I finish my drink and head for the amenities, on the way I see Mike having more success with a young thing barely old enough to legally gain entry to the club. I can see that she isn’t as fine as his last choice and I imagine she’s not nearly as intelligent.

****

I step out into the refreshingly cool night air taking a great lungful deep into my chest after the hot sticky atmosphere inside the club. I’m about to head for the hotel when I sense movement in the small parking lot. The street lights struggle to shine in to the far corner but I can just make out some movement. My curiosity and my general horniness get the better of me and I move closer sticking to the shadows.

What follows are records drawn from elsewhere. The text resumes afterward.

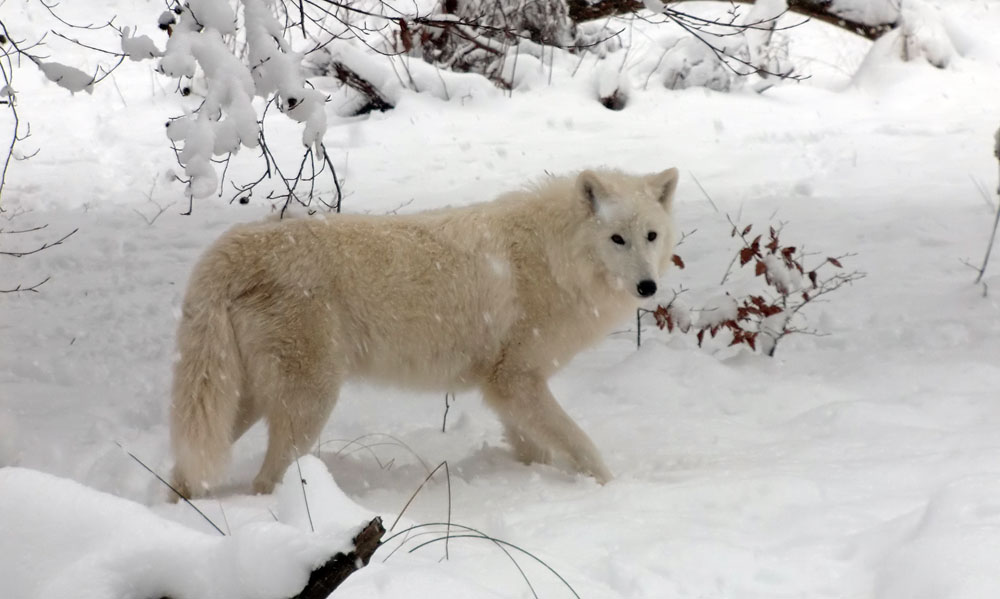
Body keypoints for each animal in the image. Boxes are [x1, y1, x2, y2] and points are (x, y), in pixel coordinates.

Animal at [172, 166, 680, 500]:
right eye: (617, 239)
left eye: (651, 236)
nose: (647, 287)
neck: (554, 257)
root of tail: (230, 247)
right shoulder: (516, 380)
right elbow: (580, 444)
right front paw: (610, 490)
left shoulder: (505, 390)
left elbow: (536, 449)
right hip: (309, 403)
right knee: (265, 482)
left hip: (240, 400)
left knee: (186, 465)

It’s the woman from the bar and I’m pretty sure it’s the Young Turk from the dance floor. I’m only twenty yards away but I can see his forearm moving rapidly between her thighs as she lies back on the bonnet of a car her hands outstretched fumbling with his belt. “Bollocks!” I whisper and turn away. Before I’m out of earshot I hear a low groan escape from her lips. Time to get out my ‘other’ credit card I think.

****

It’s less than a half mile to the hotel but I head north veering deeper into Soho than I need too. I’d be lying to myself if I said I didn’t know why especially after I visit a cash point. Just off Frith Street I find what I’m pretending I’m not looking for. She’s black and skinny with apparently no track marks on her bare arms (not a great indicator) and after the deal is struck leads me up a stairway in desperate need of a coat of paint. Her room could also do with some decoration but I don’t care as I drop my trousers and boxers around my ankles and sheath my hard-on with a condom and begin vigorously fucking her from behind bent over the end of a much used wrought iron bed. She had started to moan half-heartedly and I’d simply said to not bother. If anything it seemed to make her happier and she began to thrust a little harder against me.

It’s not enough and I ask her mid-fucking how much it is for anal. Without a pause she tells me and I reach awkwardly down to my trousers and pull the required amount from my wallet dropping the notes onto the mattress in front of her. It almost disappears before it touches the threadbare covers and from within her clothing she pulls a small jar and scoops up a lubricant on her fingers and smears it over my sheathed cock.

Eventually I shoot my seed into the condom deep inside her ass. Almost before the last jet has emptied from my sac she has slipped out from beneath me and is holding the door open as I hurriedly pull up my trousers.

****

Back in the hotel the ‘other’ credit card gets put to use again.

 

****

****

To be continued…

~ by ftfagos on September 21, 2011.

4 Responses to “The Point of No Return… Pt Ten”

  1. Wow, I’ve been quoted! I feel quite special, actually. All warm and … wet. *Smiles.*

    Love it. And thanks for the promo. It’s an honour to be credited by someone whose writing I enjoy as much as I do yours. xo

  2. I think it was more of a paraphrase but still quite fun working mine along side yours! But you knew I always liked doing that!!!!

    FtF

    xx

  3. Well, if you want to get technical, a paraphrase. But there were *some* direct quotes, so I shall carry on feeling special and daydreaming.

    Did I mention I love your writing?

  4. Okay… I’m as guilty as a recidivist! And don’t daydream, you are special.

    xxx

    Did i mention I also… err… love your writing but it’s hell on the forests!